When real estate welcomes Graffiti

When real estate welcomes Graffiti
06 November 2018

Construction site hoardings are often the target of unwanted graffiti, but one New York-based real estate developer has turned this phenomenon on its head. A recent commission from Related Companies invited two veteran street artists to transform the metal walls and gates around the company’s High Line Nine project in the Chelsea district of the city. Situated next to Zaha Hadid’s 520 West 28th Street project, also being developed by Related Companies, the High Line Nine aims to bring a new collection of European style hybrid gallery-eatery spaces to the Chelsea district, complementing the integral art spaces planned for the neighboring 520 West 28th Street project.

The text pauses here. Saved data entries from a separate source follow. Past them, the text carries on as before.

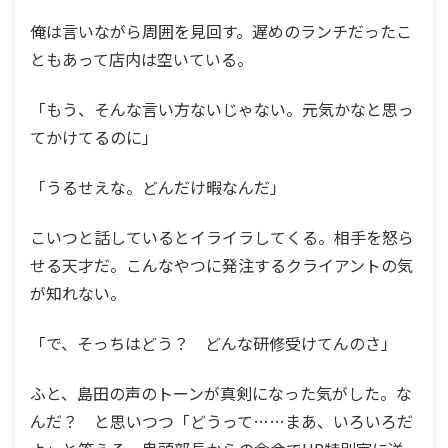
俺は言いながら周囲を見回す。遅めのランチだったこ
ともあって店内は空いている。
「もう、そんな言い方ないじゃない。元気かなと思っ
てかけてるのに」
「うるせえな。どんだけ暇なんだ」
こいつと話しているとイライラしてくる。相手を怒ら
せる天才だ。こんなやつに発注するクライアントの気
が知れない。
「で、そっちはどう？ どんな研修受けてんのさ」
ふと、島田の声のトーンが真剣になった気がした。な
んだ？ と思いつつ「どうって……まあ、いろいろだ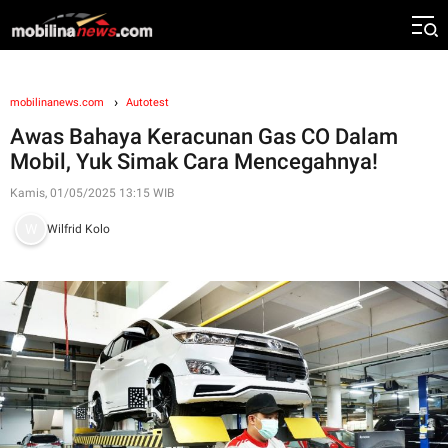
mobilinanews.com
Autotest
Awas Bahaya Keracunan Gas CO Dalam
Mobil, Yuk Simak Cara Mencegahnya!
Kamis, 01/05/2025 13:15 WIB
Wilfrid Kolo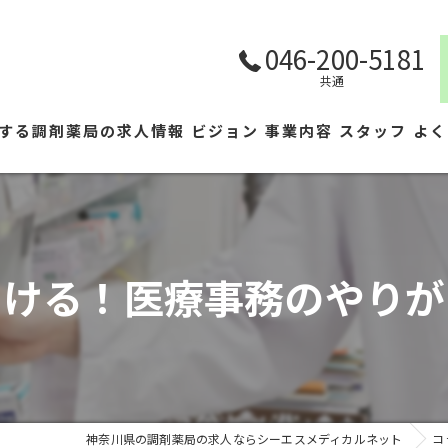
046-200-5181
共通
する調剤薬局の求人情報
ビジョン
事業内容
スタッフ
よく
つける！医療事務のやりが
神奈川県の調剤薬局の求人ならシーエスメディカルネット
コ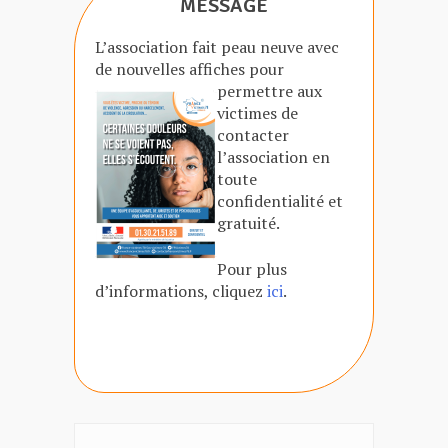
MESSAGE
L’association fait peau neuve avec
de nouvelles affiches
pour
permettre aux
victimes de
contacter
l’association en
toute
confidentialité et
gratuité.
Pour plus
d’informations, cliquez
ici
.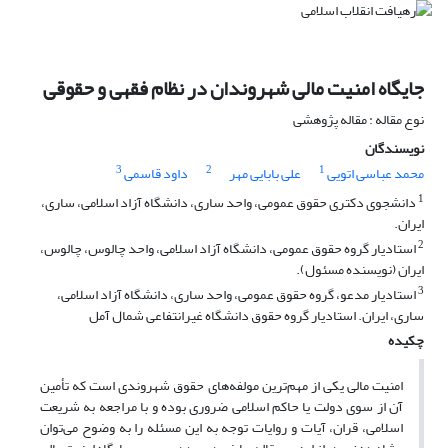
جایگاه امنیت مالی شهروندان در نظام فقهی و حقوقی
نوع مقاله : مقاله پژوهشی
نویسندگان
3
2
1
محمد عباسی اتویی
علی بابایی مهر
داود قاسمی
1
دانشجوی دکتری حقوق عمومی، واحد ساری، دانشگاه آزاد اسلامی، ساری،
ایران.
2
استادیار گروه حقوق عمومی، دانشگاه آزاد اسلامی، واحد چالوس، چالوس،
ایران (نویسنده مسئول).
3
استادیار مدعو، گروه حقوق عمومی، واحد ساری، دانشگاه آزاد اسلامی،
ساری، ایران. استادیار گروه حقوق دانشگاه غیرانتفاعی شمال آمل
چکیده
امنیت مالی یکی از مهم‌ترین مولفه‌های حقوق شهروندی است که تأمین
آن از سوی دولت یا حاکم اسلامی ضروری بوده و با مراجعه به شریعت
اسلامی، قران، آیات و روایات توجه به این مسئله را به وضوح می‌توان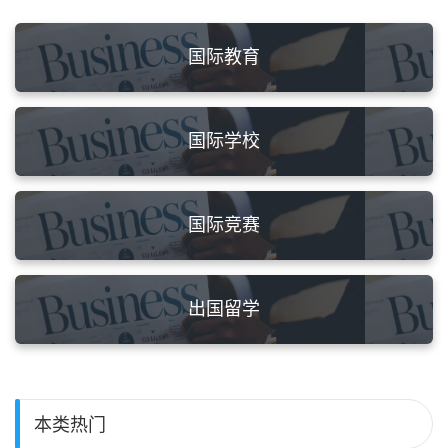
国际教育
国际学校
国际竞赛
出国留学
本类热门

“West Chelsea has long been known as an important arts district and we are pleased to partner with two distinguished artists to create vibrant temporary murals on both West 27th Street and West 28th Street,” Greg Gushee, executive vice president at Related, said. “The energy and vitality of the area make it an ideal location for these pieces and they are sure to be a draw as we develop a new collection of gallery spaces.”

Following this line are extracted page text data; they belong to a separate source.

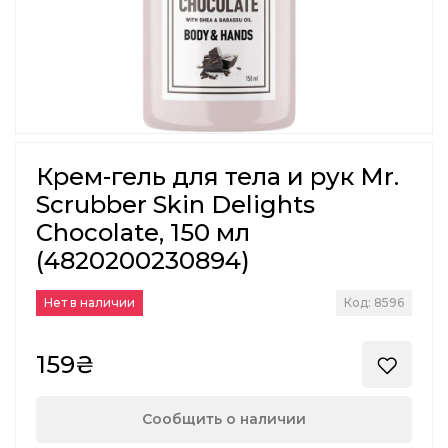
Крем-гель для тела и рук Mr.
Scrubber Skin Delights
Chocolate, 150 мл
(4820200230894)
Нет в наличии
Код: 8596
159₴
Сообщить о наличии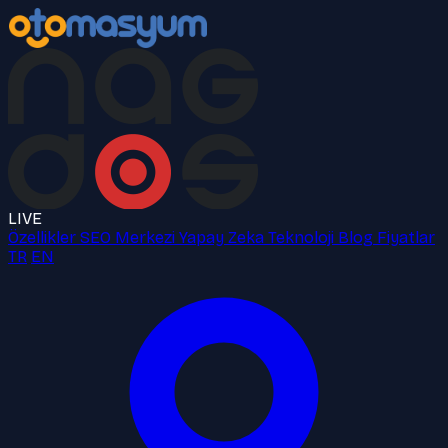
LIVE
Özellikler
SEO Merkezi
Yapay Zeka
Teknoloji
Blog
Fiyatlar
TR
EN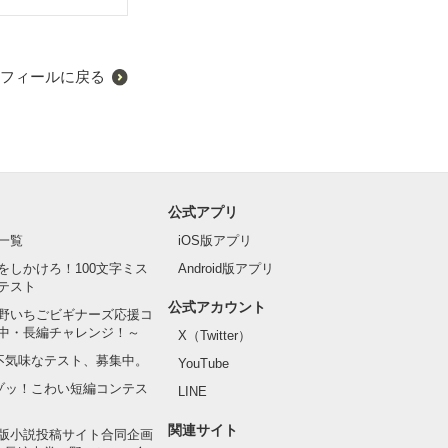
フィールに戻る
公式アプリ
一覧
iOS版アプリ
をしかけろ！100文字ミス
Android版アプリ
テスト
公式アカウント
野いちごビギナーズ応援コ
中・長編チャレンジ！～
X（Twitter）
の不気味なテスト、募集中。
YouTube
でゾッ！こわい短編コンテス
LINE
関連サイト
版小説投稿サイト合同企画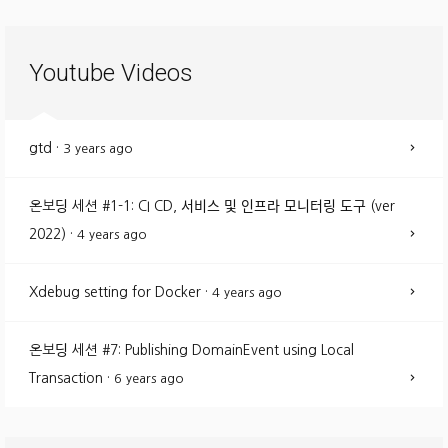
Youtube Videos
gtd
·
3 years ago
온보딩 세션 #1-1: CI CD, 서비스 및 인프라 모니터링 도구 (ver
2022)
·
4 years ago
Xdebug setting for Docker
·
4 years ago
온보딩 세션 #7: Publishing DomainEvent using Local
Transaction
·
6 years ago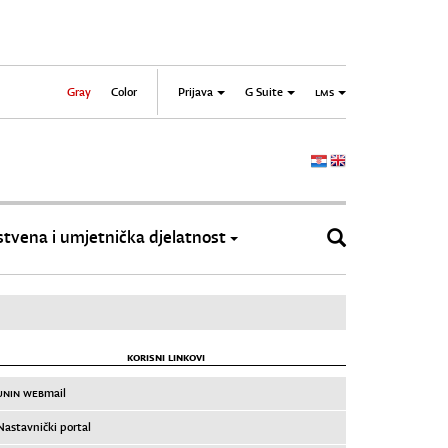
Gray
Color
Prijava
G Suite
LMS
tvena i umjetnička djelatnost
KORISNI LINKOVI
UNIN WEB
mail
Nastavnički portal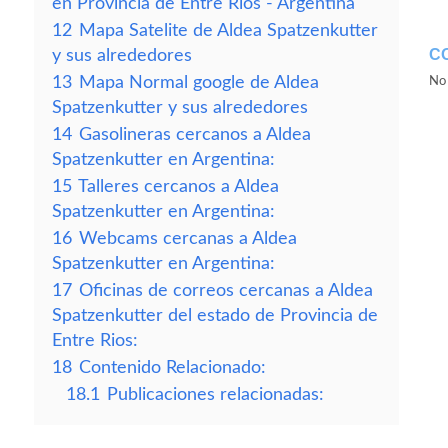
en Provincia de Entre Rios - Argentina
12
Mapa Satelite de Aldea Spatzenkutter
C
y sus alrededores
13
Mapa Normal google de Aldea
No 
Spatzenkutter y sus alrededores
14
Gasolineras cercanos a Aldea
Spatzenkutter en Argentina:
15
Talleres cercanos a Aldea
Spatzenkutter en Argentina:
16
Webcams cercanas a Aldea
Spatzenkutter en Argentina:
17
Oficinas de correos cercanas a Aldea
Spatzenkutter del estado de Provincia de
Entre Rios:
18
Contenido Relacionado:
18.1
Publicaciones relacionadas: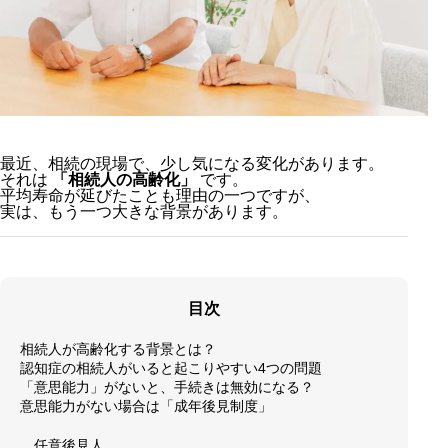
最近、相続の現場で、少し気になる変化があります。
それは
「相続人の高齢化」
です。
平均寿命が延びたことも理由の一つですが、
実は、もう一つ大きな背景があります。
目次
相続人が高齢化する背景とは？
認知症の相続人がいると起こりやすい4つの問題
「意思能力」がないと、手続きは無効になる？
意思能力がない場合は「成年後見制度」
任意後見人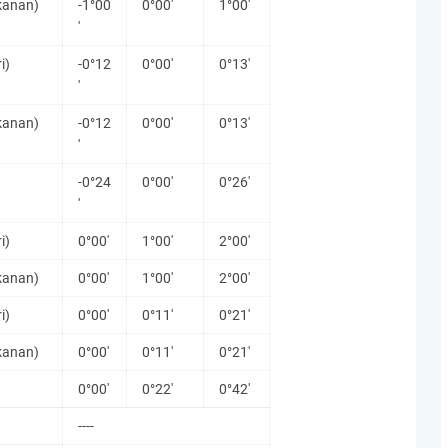
kanan)
-1°00
0°00'
1°00'
'
i)
-0°12
0°00'
0°13'
'
kanan)
-0°12
0°00'
0°13'
'
-0°24
0°00'
0°26'
'
i)
0°00'
1°00'
2°00'
kanan)
0°00'
1°00'
2°00'
i)
0°00'
0°11'
0°21'
kanan)
0°00'
0°11'
0°21'
0°00'
0°22'
0°42'
----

The two artists – Meres One and See TF – are also known for their involvement in the 5Pointz complex in the Queens district of New York, a recently demolished abandoned industrial site that had for years acted as an art tourism destination displaying the work of graffiti artists.

“I am honored to be working on this project in the heart of the new West Chelsea district and bring the spirit of 5Pointz and aerosol art to one of the most iconic new structures, the High Line Nine,” Jonathan Cohen alias Meres One, said in a statement.

The works will remain on view until the development of the High Line Nine nears completion and the metal hoardings are removed.